There are a couple of key points on the straight lines, and we don't like them because the differences between the points on the line are not very significant.

There are also a huge number of points on the keyboard keys. Since the keys are very similar to each other, it will be difficult to organize a correct matching on them. Therefore, we will filter them using the Ratio test.

### KNN + Ratio test

By reducing the number of points based on distance, we ensure that there are no points in the vicinity that have similar points. You can play around with this parameter, decreasing or increasing it as per your requirement.

In [None]:
def keypoints_matching_knn(dscrs1, dscrs2):
    bf = cv2.BFMatcher()
    tic = time.time_ns()
    knn_matches = bf.knnMatch(dscrs1, dscrs2, k=2)
    toc = time.time_ns()
    print(f'Matching time: {(toc - tic) / 10e6 :.5f} ms')
    good_matches = []
    for neighbour_1, neighbour_2 in knn_matches:
        if neighbour_1.distance < 0.75 * neighbour_2.distance:
            good_matches.append(neighbour_1)
    return good_matches

In [None]:
matches = keypoints_matching_knn(
    images_info[ipaths[0]]['descriptors'],
    images_info[ipaths[1]]['descriptors']
)

In [None]:
img_matches = cv2.drawMatches(
    images_info[ipaths[0]]['img'],
    images_info[ipaths[0]]['keypoints'],
    images_info[ipaths[1]]['img'],
    images_info[ipaths[1]]['keypoints'],
    matches,
    None,  # output image
    flags=cv2.DrawMatchesFlags_NOT_DRAW_SINGLE_POINTS
)
plt.imshow(img_matches)
plt.axis('off')
plt.show()

### FLANN

The search for matches in our image is quite fast, but it's still worth mentioning the methods for fast nearest neighbor search. For example, when we are performing face matching with a database of 150 million faces, using the classical nearest neighbor search is not advantageous. Therefore, FLANN, which is based on KD-trees, can be applied.

PROVIDED MATERIAL ::

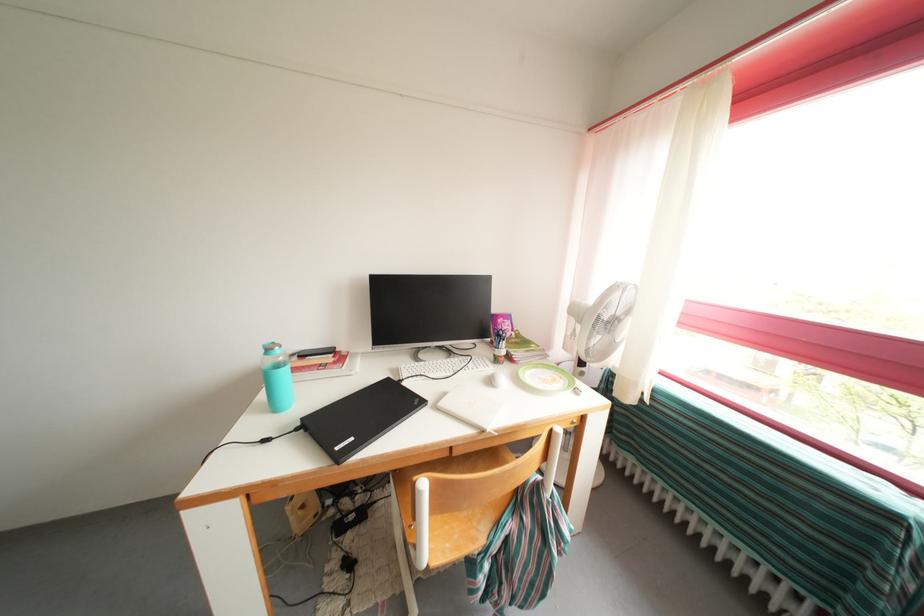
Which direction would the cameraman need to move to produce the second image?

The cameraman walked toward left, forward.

PROBLEM DETAILS ::
Answer from the keypoint-matching text:
1. What test is used to filter the points on the keyboard keys?
2. What value of k is passed to bf.knnMatch?
3. What is FLANN based on?

RESPONSE TO THIS EXERCISE ::
1. The Ratio test.
2. 2
3. KD-trees.